INSTRUCTIONS FOR THE TASK:
Count the lines below with the string "werden" in them. Only the number should be given.

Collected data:
━━━━━━━━
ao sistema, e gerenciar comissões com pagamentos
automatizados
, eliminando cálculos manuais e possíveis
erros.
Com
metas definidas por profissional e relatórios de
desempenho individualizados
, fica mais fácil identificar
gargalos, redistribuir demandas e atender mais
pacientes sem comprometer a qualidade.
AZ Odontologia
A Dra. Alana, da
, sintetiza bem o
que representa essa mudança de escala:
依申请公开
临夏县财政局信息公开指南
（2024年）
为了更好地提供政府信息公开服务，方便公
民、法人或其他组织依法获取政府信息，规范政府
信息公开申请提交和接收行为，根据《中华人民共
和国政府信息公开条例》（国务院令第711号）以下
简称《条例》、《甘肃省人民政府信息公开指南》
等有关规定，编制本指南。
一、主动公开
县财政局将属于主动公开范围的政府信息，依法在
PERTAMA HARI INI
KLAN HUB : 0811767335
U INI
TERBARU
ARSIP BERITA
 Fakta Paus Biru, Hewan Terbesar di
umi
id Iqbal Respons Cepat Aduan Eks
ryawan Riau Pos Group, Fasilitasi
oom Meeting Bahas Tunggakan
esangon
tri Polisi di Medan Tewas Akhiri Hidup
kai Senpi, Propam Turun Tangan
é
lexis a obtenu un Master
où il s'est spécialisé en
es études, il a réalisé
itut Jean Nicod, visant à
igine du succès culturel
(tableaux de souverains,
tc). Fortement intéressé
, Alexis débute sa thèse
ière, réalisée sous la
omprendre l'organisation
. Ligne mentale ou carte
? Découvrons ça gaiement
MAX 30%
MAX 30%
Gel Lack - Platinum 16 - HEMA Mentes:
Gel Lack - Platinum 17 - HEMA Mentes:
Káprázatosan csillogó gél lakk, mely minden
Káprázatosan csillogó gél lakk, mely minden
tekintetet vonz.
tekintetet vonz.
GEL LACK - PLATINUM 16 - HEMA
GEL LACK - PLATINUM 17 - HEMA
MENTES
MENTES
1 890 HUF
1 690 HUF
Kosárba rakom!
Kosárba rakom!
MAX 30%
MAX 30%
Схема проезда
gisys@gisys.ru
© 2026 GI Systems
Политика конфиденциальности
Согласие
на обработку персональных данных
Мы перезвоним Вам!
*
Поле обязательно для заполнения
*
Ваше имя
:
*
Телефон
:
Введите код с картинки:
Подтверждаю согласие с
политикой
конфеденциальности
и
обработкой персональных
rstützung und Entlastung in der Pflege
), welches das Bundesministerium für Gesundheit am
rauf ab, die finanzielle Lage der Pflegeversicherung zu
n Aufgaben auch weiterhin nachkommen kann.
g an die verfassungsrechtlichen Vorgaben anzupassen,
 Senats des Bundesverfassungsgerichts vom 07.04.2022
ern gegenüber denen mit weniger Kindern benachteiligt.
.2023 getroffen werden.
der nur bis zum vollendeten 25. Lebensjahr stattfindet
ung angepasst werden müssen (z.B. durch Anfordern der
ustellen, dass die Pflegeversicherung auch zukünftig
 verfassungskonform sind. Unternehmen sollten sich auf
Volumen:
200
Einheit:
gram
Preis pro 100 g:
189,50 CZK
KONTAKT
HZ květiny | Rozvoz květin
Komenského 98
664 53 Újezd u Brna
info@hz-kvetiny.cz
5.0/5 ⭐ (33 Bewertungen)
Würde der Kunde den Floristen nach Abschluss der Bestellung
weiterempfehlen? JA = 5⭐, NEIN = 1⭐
━━━━━━━━
TASK OUTPUT:
2